Michael shrugged, not showing his pleasure in annoying Ben: No reason. It is just an idle preference.

In the
actual
wilderness, these two would have come to blows by now.

49

We all spend a lot of time together. They are together a lot. They get along really well, and it’s lovely when your best friend and your boyfriend are friends. It can be a big problem if they don’t get along. All the magazines say so.

The wooden slats of the shutters slice them up, pieces of a boy, pieces of a girl. Ben, my boyfriend, is laughing. Holly, my best friend, is making him laugh.

I flip the shutters up and they’re gone. Open. Slice them up. Flip the shutters down and they’re gone.

Open.

Holly leans in. She touches Ben’s shoulder. She is
emphasizing something. Emphasizing that she’d like to touch his shoulder.

Jealousy.

Shame. It’s a shame. I feel shame.

I would say that Charlotte and I hate each other from time to time, but jealousy is not something that happens in my family as far as I can see; my parents trust each other. They like each other’s friends.

Though, I guess, what do I know?

I look at them as parents to me, not partners to each other.

But they are big on generosity—I know they enjoy their friends’ good fortune.

It’s not like that at Holly’s. The Gorgon is competitive about everything. And so nosy about what other people have and how it compares to what she has. Is she thinner, richer, prettier? Is her car, personal trainer, hairdresser, beach house, ski trip better? If not, why not?

It’s why our parents aren’t friends, even though we are. I used to ask my parents if we could have Holly’s family to dinner. We had lots of families over for dinner. Why not them? My mum used to fob me off with, We don’t know them all that well, which developed over time as I got older to, We don’t have all that much in common. By the time I knew what that meant, I’d stopped thinking it was a good idea anyway. A little Gorgon goes a long way.

But Holly and I stayed friends.

I mean, people are not their parents, are they?

50

sunday 28 october

Annie came in saying, look, for all you doubting Thomas fools: “A significant astrological event.” See, they’re even teaching it in school now. We are studying it. It’s official. So who’s been totally outed as right? Me. Line up and kiss my Sagittarian arse.

She was waving a piece of paper from class; there’s a big astronomical event (lunar eclipse? I think) coming up that we get to observe, and she thinks for this fleeting glorious moment that they’ve put astrology on the year-ten curriculum.

Astronomy is a legit science, bozo. They’re not talking about star signs, Holly told her. Of course it would be Holly, the one who enjoys pricking bubbles more than anyone else.

Oh, right, Annie said, disappointed. But it’s still stars, right? Constellations and whatever?

You will discover new depths of dumbness even you have not dreamed of
, said Holly, being a horoscope.

Annie laughed, but you could see her little feelers were hurt. Plus, she’s genuinely disappointed we’re not studying horoscopes. Beam me up, Fred, any time you like.

I climbed up for a short read before the dinner gong and realized someone had been into my shelf. My heart skipped
a beat. My box was locked. Okay. But my books were in a different order. I picked up
Perfume
, which I’ve nearly finished. She’d wrecked my bookmark. She. Who else would it be except Holly? Mean little red spots liberally applied to my face and to yours. Marker pen all over our zits.

I climbed down, taking a breath, and walked over to her. Why did you do this? I asked. She didn’t even pretend to deny it. Where’s your sense of humor? she asked.

I use it for things that are funny, I said. Not for maliciousness, or vandalism.

I turned away, horribly afraid I was about to blow my cover and cry, when Sibylla came over to me. She lifted up my hand and took my bookmark.

Why did you do that? Sibylla asked Holly. But she looked fed up, and didn’t expect an answer.

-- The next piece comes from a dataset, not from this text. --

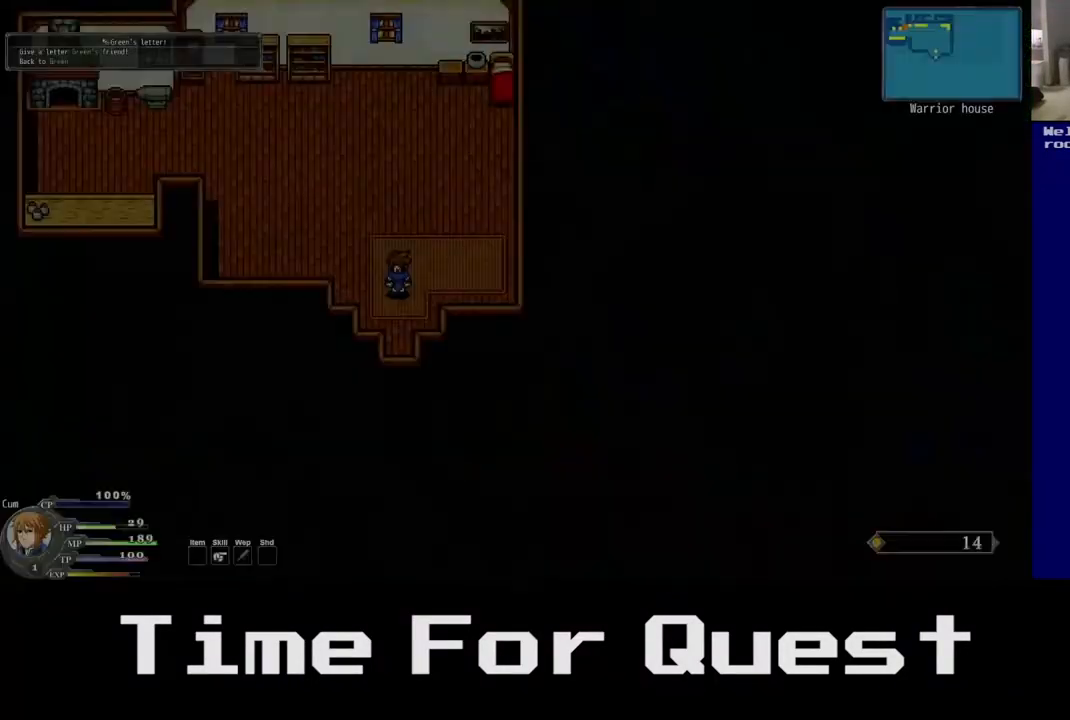
{"buttons": ["DPAD_LEFT"], "right_stick": "center", "events": [[433, "DPAD_LEFT", "down"]]}
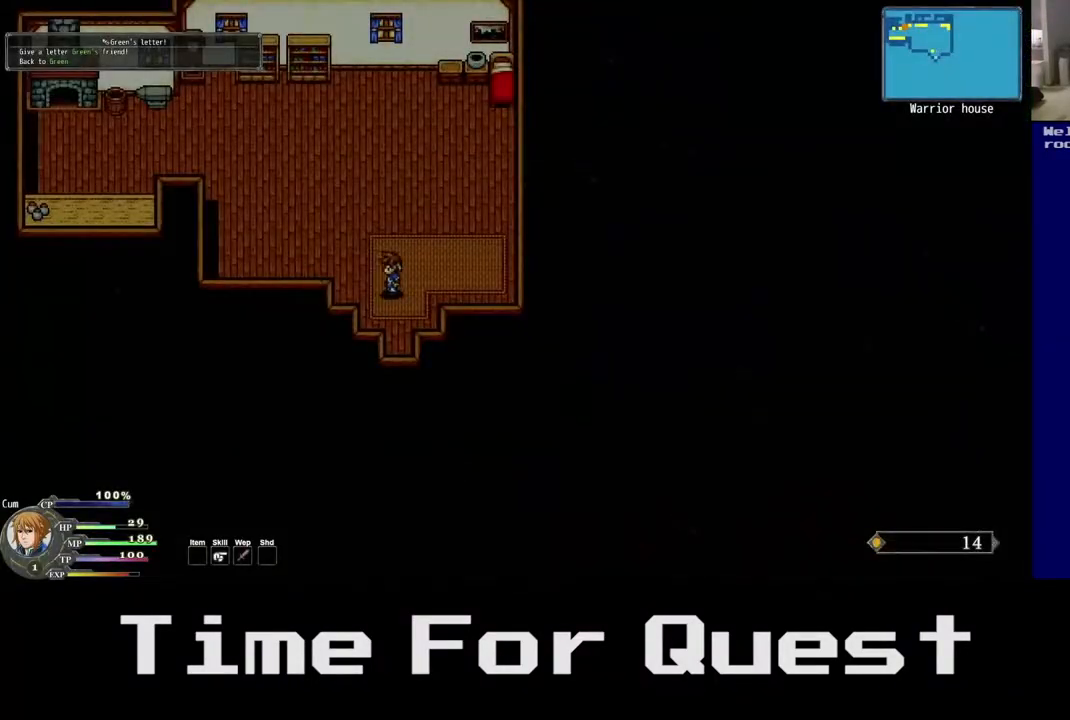
{"buttons": [], "right_stick": "center", "events": [[50, "DPAD_LEFT", "up"]]}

Holly shrugged with affected nonchalance.

By now they’ve all speculated about who the boy on the photostrip is. There’s not so much going on that it could be ignored as a major issue for discussion and interpretation. I think the consensus is that I’m still cut up about the breakup with my ex. Good enough.

Pippa came over, too, and looked at Holly’s handiwork. Gee, you’re a bitch for no good reason sometimes, she said. (Is there ever a good reason to be a bitch?)

Wah, wah, lighten the fuck up, kids, Holly said as she strolled to the door and left as though nothing had happened.

I’m sorry about your bookmark, Sybilla said.

Me, too.

Looking at it, I wonder why I didn’t have a thousand copies made and wallpaper a room with them and lock myself in there and refuse to come to the godforsaken wilderness with these tedious people.

Sibylla took the bookmark from me and said, I think I can get rid of the dots.

I sat down. I must have looked as sick as I felt, because Eliza got me a glass of water. I took it and drank reflexively.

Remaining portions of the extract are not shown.